Dedison (51) warga Griya damai indah, kelurahan Kenten Kecamatan Talang Kelapa akan segara melakukan somasi karena persoalan air bersih tidak kunjung selesai padahal banyuasin adalah kabupaten yang sudah lama berdiri.
"Kami akan melakukan somasi terhadap pemkab Banyuasin dan akan melakukan akan demontrasi," jika perlu, Kata Dedison, Minggu 22 februari 2026.
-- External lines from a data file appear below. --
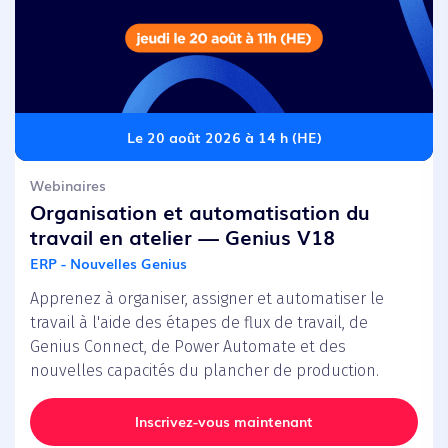
Le 20 août 2026 à 14 h (HE)
Webinaires
Organisation et automatisation du
travail en atelier — Genius V18
ERP - Nouvelles Genius
Apprenez à organiser, assigner et automatiser le
travail à l'aide des étapes de flux de travail, de
Genius Connect, de Power Automate et des
nouvelles capacités du plancher de production.
Inscrivez-vous maintenant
BACA JUGA:Bersama 479 Anak Yatim, RDPS Gelar Tasyakuran Satu Tahun Kepemimpinan
Pihaknya mempertanyakan kenapa PDAM Tirta Betah tidak ada anggaran untuk membenahi pelayanan air bersih yang dinilai buruk. Padahal Pemkab membangun jalan, rumah dinas dan lainnya. Sedangkan untuk membangun PDAM tirta Betuah tidak ada panggaran.
"Kalau dialokasikan secara bertahap tentu PDAM ini akan dapat memberikan pelayanan kepada warga karena air ini kebutuhan sehari-hari," Ujarnya.
Justru pihaknya kecewa karena pemkab tidak menjadikan kebutuhan air bersih menjadi Prioritas.
Sementara itu, warga Perumahan Griya Damai Indah, Polygon, Taman Sari I dan perumahan Taman sari II. Mereka mengaku kondisi tersebut mengganggu aktivitas sehari-hari, mulai dari kebutuhan memasak hingga sanitasi.
“Airnya hitam dan baunya menyengat. Tidak berani dipakai untuk mandi apalagi konsumsi. Kadang berhari-hari juga tidak mengalir,”kata Adi.
Menurut warga, persoalan ini bukan baru terjadi. Namun dalam beberapa waktu terakhir kualitas air dinilai semakin memburuk. Sebagian warga terpaksa membeli air untuk memenuhi kebutuhan dasar.
Mutadin, salah satu Ketua RT di perumahan Griya Damai Indah menyebut sudah berulang kali laporan disampaikan kepada pihak pengelola air, tetapi belum ada perbaikan signifikan. “Kami berharap ada tindakan nyata, bukan sekadar janji,” ujarnya.
Warga mendesak Pemerintah Kabupaten Banyuasin dan anggota DPRD Kabupaten Banyuasin segera turun tangan. Mereka meminta dilakukan pemeriksaan kualitas air serta evaluasi menyeluruh terhadap pelayanan perusahaan daerah tersebut.
“Kami ini pelanggan yang rutin membayar. Tapi yang kami dapat air yang keruh ke hitaman dan bau air jauh dari layak pakai,” jelas warga lainnya yang memvideokan kondisi air keruh berbau busuk yang keluar.